== EXERCISE GOAL ==
Pull every line from the records that has the word "value" in it.

== EXERCISE INPUT ==

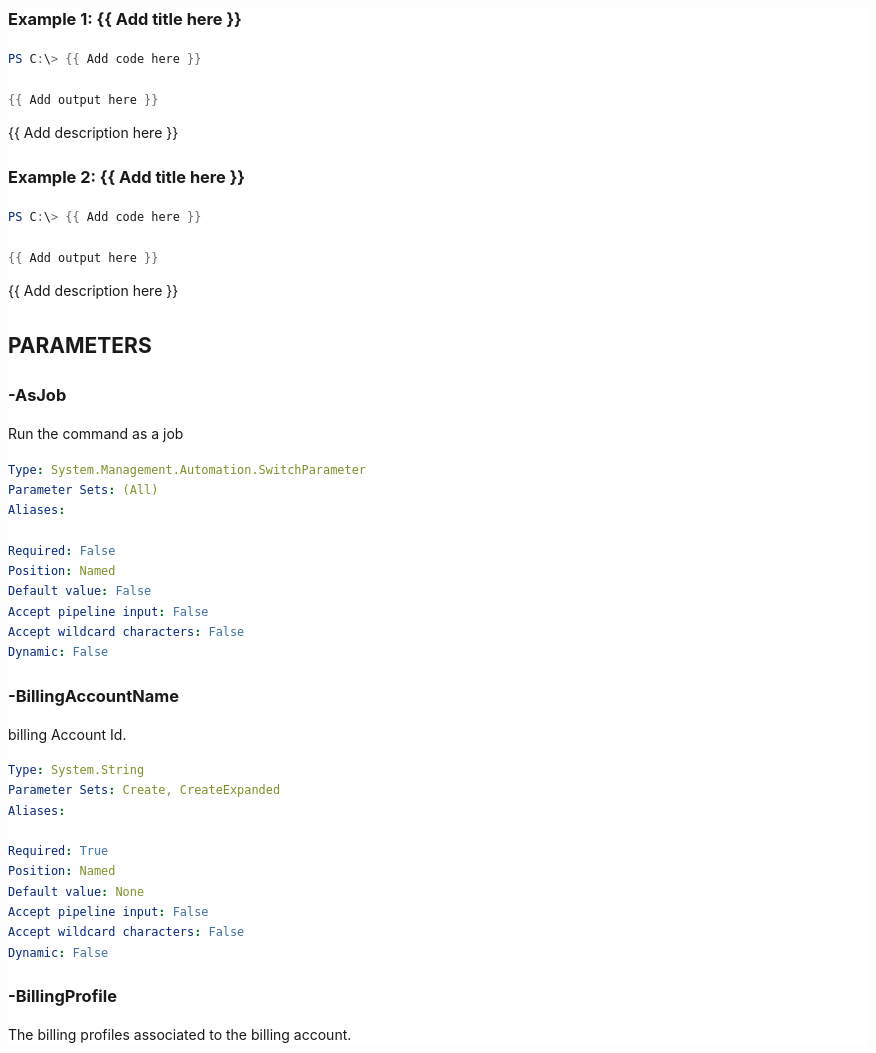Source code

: ### Example 1: {{ Add title here }}
```powershell
PS C:\> {{ Add code here }}

{{ Add output here }}
```

{{ Add description here }}

### Example 2: {{ Add title here }}
```powershell
PS C:\> {{ Add code here }}

{{ Add output here }}
```

{{ Add description here }}

## PARAMETERS

### -AsJob
Run the command as a job

```yaml
Type: System.Management.Automation.SwitchParameter
Parameter Sets: (All)
Aliases:

Required: False
Position: Named
Default value: False
Accept pipeline input: False
Accept wildcard characters: False
Dynamic: False
```

### -BillingAccountName
billing Account Id.

```yaml
Type: System.String
Parameter Sets: Create, CreateExpanded
Aliases:

Required: True
Position: Named
Default value: None
Accept pipeline input: False
Accept wildcard characters: False
Dynamic: False
```

### -BillingProfile
The billing profiles associated to the billing account.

== WRITTEN ANSWER ==
Default value: False
Default value: None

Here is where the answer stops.